Cet enjeu social de l’habitat ne doit donc pas être oublié quand on évoque le PADDUC, qui ne se limite pas aux enjeux touristiques et de protection des paysages, et nous soutenons l’amendement de Thierry Repentin qui propose que les organismes HLM puissent aussi être entendus, à leur demande, lors de l’élaboration du Plan.

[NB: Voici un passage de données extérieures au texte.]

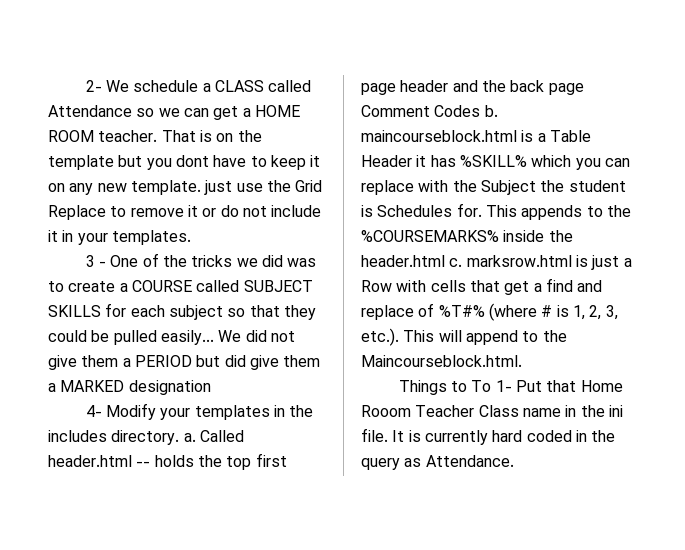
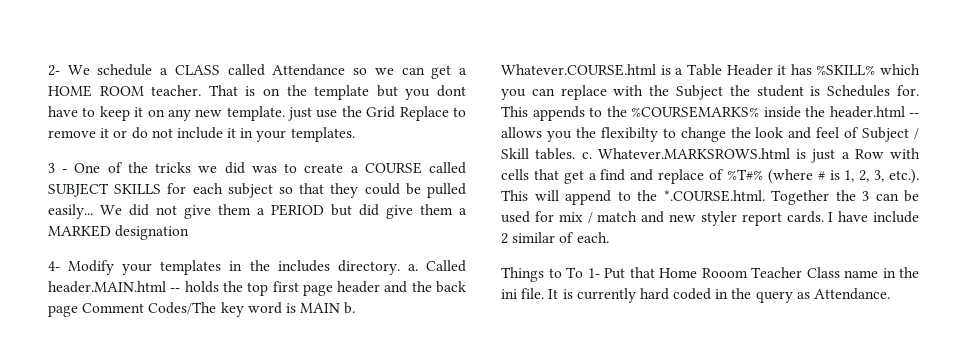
[48,455,132,467] header.html -> [48,281,166,293] header.MAIN.html
[434,105,498,117] [361,130,517,142] Codes b. maincourseblock.html -> [148,302,356,317] [501,64,656,76] Codes/The key word is MAIN b. Whatever.COURSE.html
[449,255,572,267] c. marksrow.html -> [909,113,919,117] [501,127,919,142] [501,148,790,160] -- allows you the flexibilty to change the look and feel of Subject / Skill tables. c. Whatever.MARKSROWS.html
[361,355,522,367] Maincourseblock.html. -> [663,190,919,205] [501,211,919,226] [501,232,609,244] *.COURSE.html. Together the 3 can be used for mix / match and new styler report cards. I have include 2 similar of each.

La Corse ne peut pas être aménagée sans consensus entre les Corses eux-mêmes. Dotée d’une Assemblée territoriale aux pouvoirs élargis, la société corse peut dorénavant s’appuyer sur un lieu de débat politique qui l’éloigne des pratiques clientélistes et des dérives violentes. Le consensus qu’elle a réussi à trouver sur la définition de la méthode d’élaboration de ce second PADDUC montre ici une maturité politique qui rompt avec les images d’Epinal. Comme le disait le président de l’Assemblée de Corse, Dominique Bucchini, il y a quelques jours, ce projet « est une véritable rupture par rapport à ce qui avait été fait auparavant. [Ce premier PADDUC] avait été élaboré sans concertation, il va falloir aller plus loin et poser les bases d’une nouvelle politique territoriale ». Notre responsabilité est donc d’accompagner ce processus par un signal tout aussi fort, par un vote de confiance et de soutien sans ambigüités. Les écologistes voteront donc ce texte.